Es gibt auch beesche Lederhosen, also helle, womit wir wieder bei den Bayern wären. Und in Bayern. Unter uns: In Bayern ist es schön. Weißblauer Himmel, soziale Wesen und Kühe mit Glocken. Also bald – bin ich wieder da....
 
G

Gelöschtes Mitglied 14278

Gast
Hallo Doc,

für mich ist dieser Text eine Ansammlung von albernen Klischees und Vorurteilen, wie sie in jedem Provinzkäseblatt immer mal wieder auftauchen. Man hat den Eindruck, der/die Autor/in sei zum ersten Mal in Bayern gewesen und habe sehr gestaunt, dass es dort anders zugeht als in NRW, dass die Menschen noch Lebensfreude ausstrahlen und diese auch nicht verbergen.
Es ist irgendwie bizarr, mitten in München auf einem fränkischen Weinfest zu sein.
Was ist daran bizarr? Auch wenn manche Franken es nicht gern hören: Franken gehört auch zu Bayern, und warum soll es nicht ein Weinfest in der Landeshauptstadt geben?
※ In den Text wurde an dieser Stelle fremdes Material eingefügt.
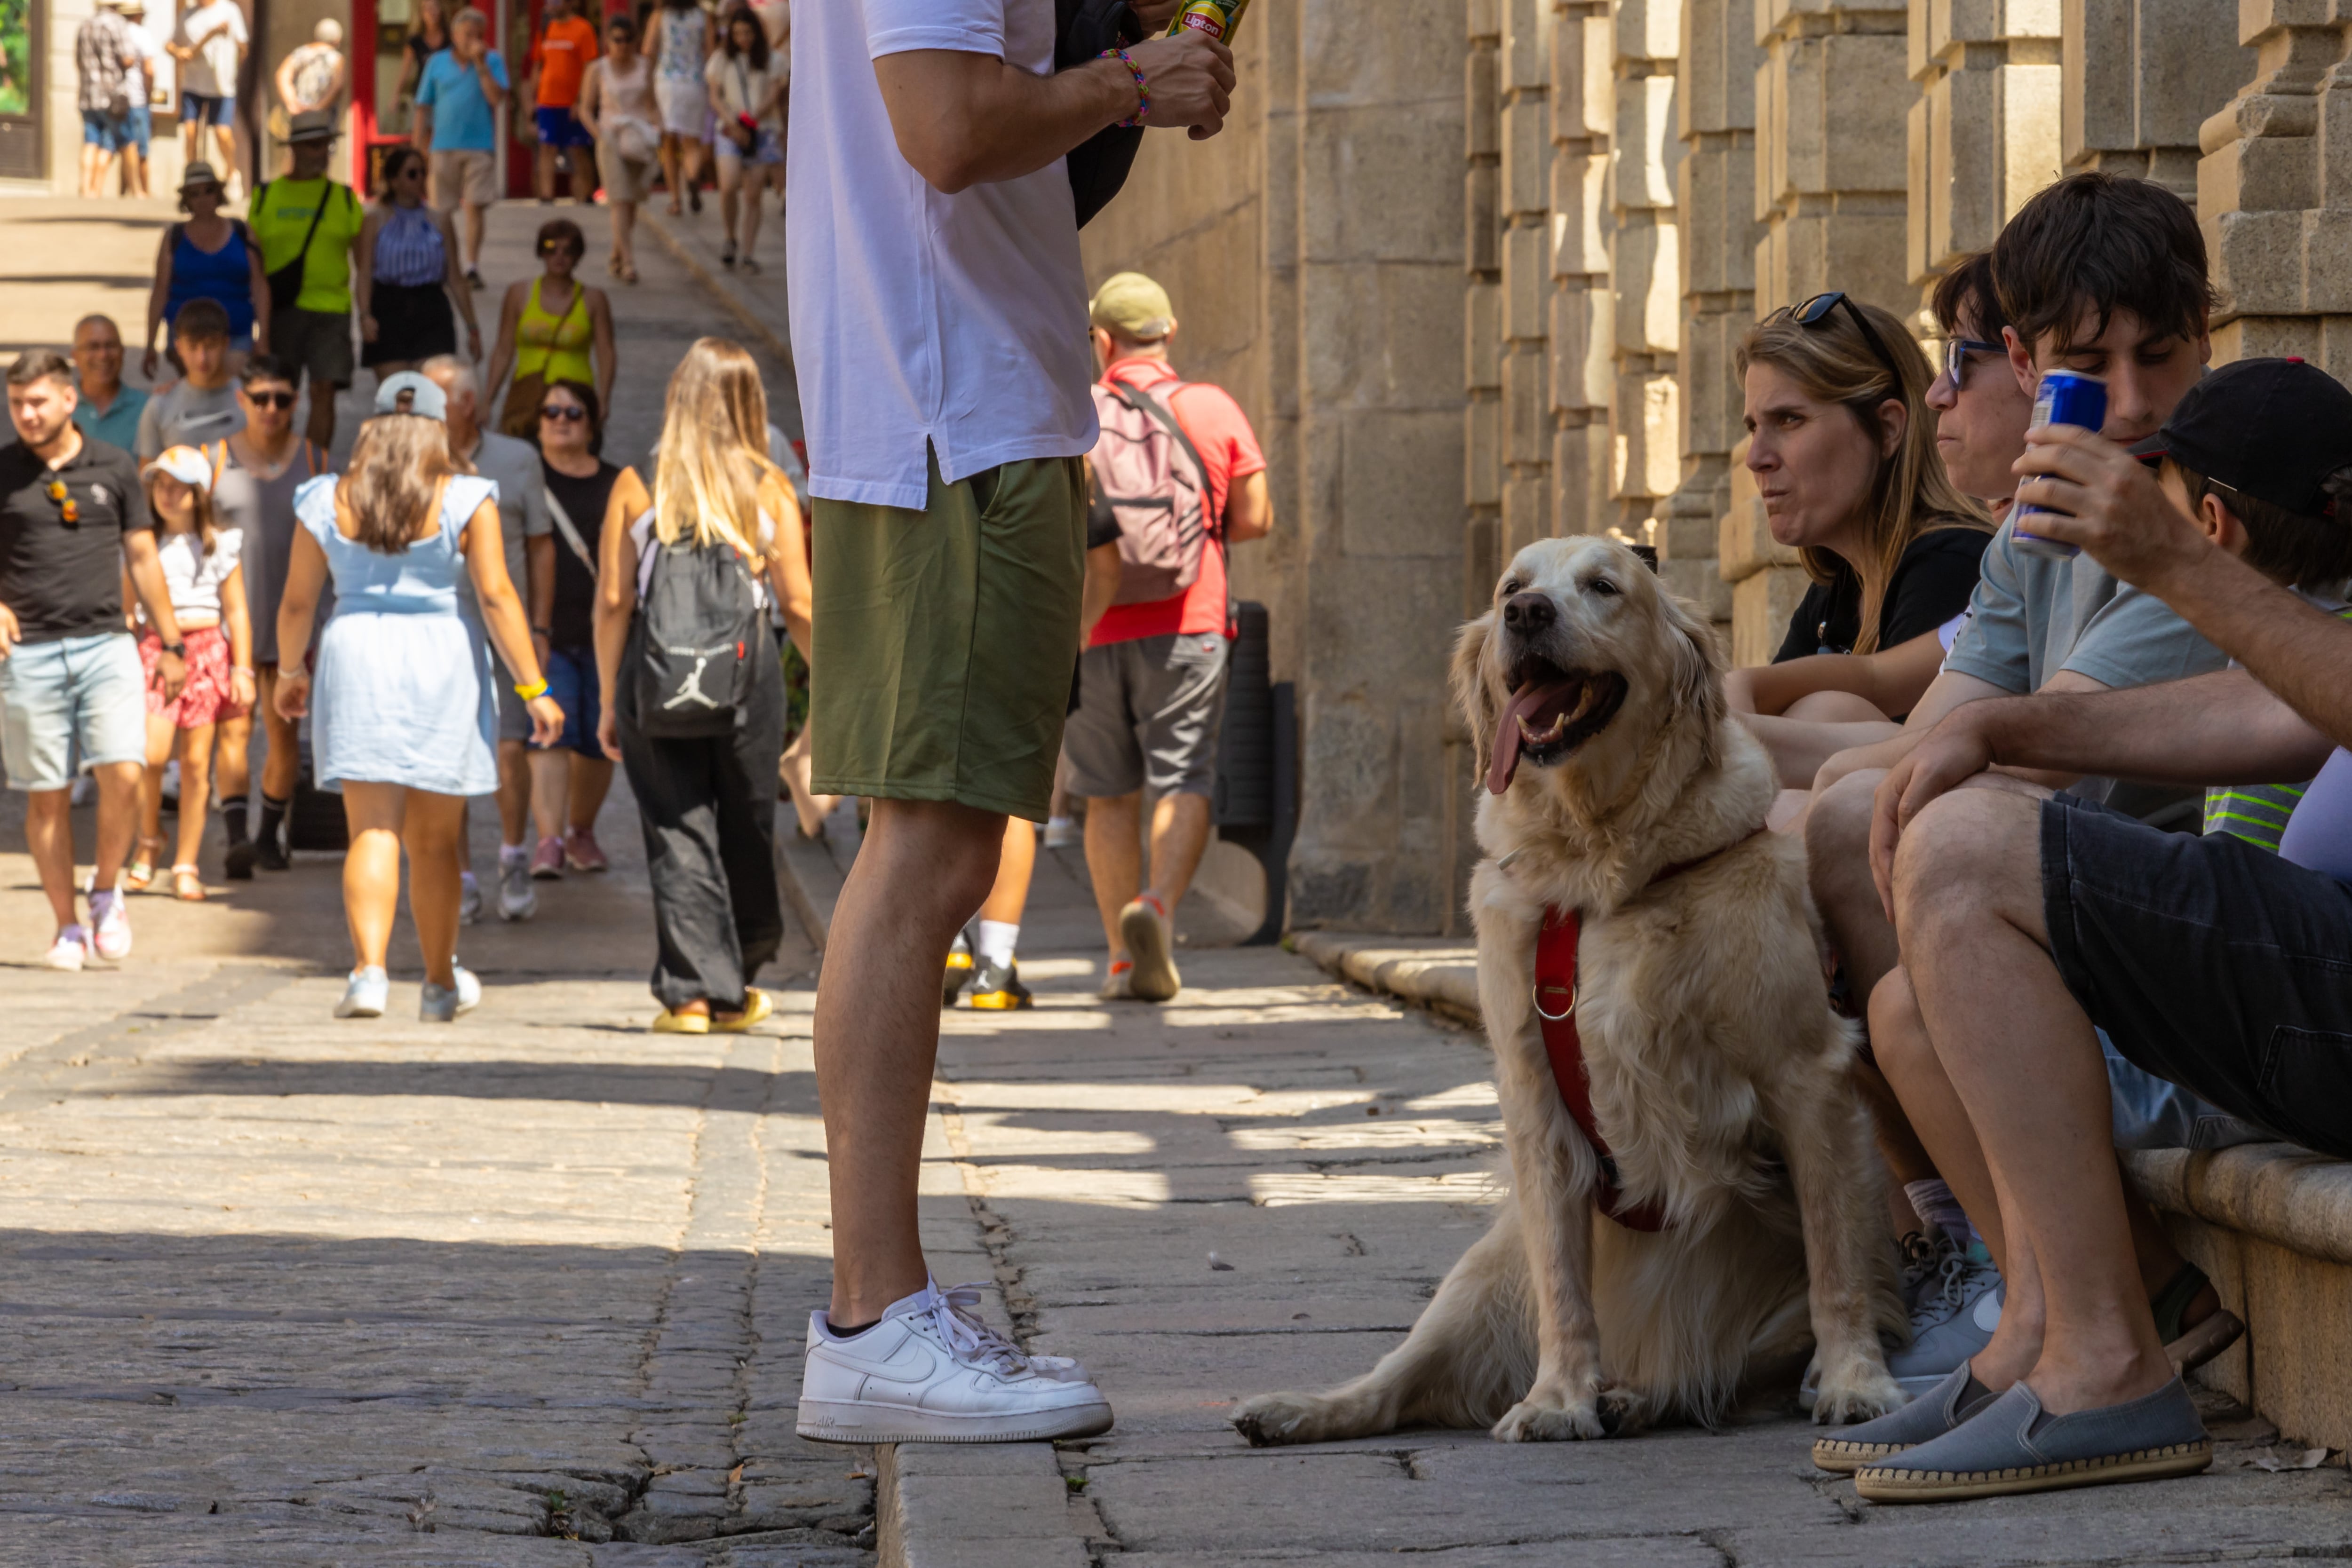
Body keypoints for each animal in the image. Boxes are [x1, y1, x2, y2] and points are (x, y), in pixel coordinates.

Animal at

Falls Du Dich noch einmal nach Bayern verirren solltest: Die "Brezeln" heißen dort Brezn, die "Madeln" Madln, der "Schmarren" ist ein Schmarrn, und der ganze Text ist auch nicht weit davon ab.

Was übrigens die beigen Hosen darin zu suchen, erschließt sich mir nicht – wahrscheinlich musste der Text noch ein wenig gestreckt werden.

Ach ja, und dann der Titel: Warum ein Mix aus Deutsch und Englisch? Mach doch gleich „Lost in Bavaria“ daraus, das klingt weltläufiger.

Gruß Ciconia
 

DocSchneider

Foren-Redakteur
Teammitglied
O je, Ciconia, jetzt hast Du es mir aber gegeben. Klar ist der Text voller Klischees, klar ist das alles erlebt, auch die beesche Hose, klar ist das alles nicht ganz richtig geschrieben.
Ach, am besten trinke ich jetzt mehrere Mass (Maß?) Bier. Auf einem fränkischen Weinfest.
;-)))
 
U

USch

Gast
Hallo doc,
ganz nett geschriebener Text, aber es fehlt mir der Pfiff. Versuche doch mal da eine richtige Story hineinzubringen. Es plätschert sonst nur so lustig dahin.
Nicht verzagen und LG USch
 

DocSchneider

Foren-Redakteur
Teammitglied
Hallo USch, ich muss Dich leider enttäuschen, es wird keine Geschichte geben, es sind nur Schlaglichter, lose verbunden.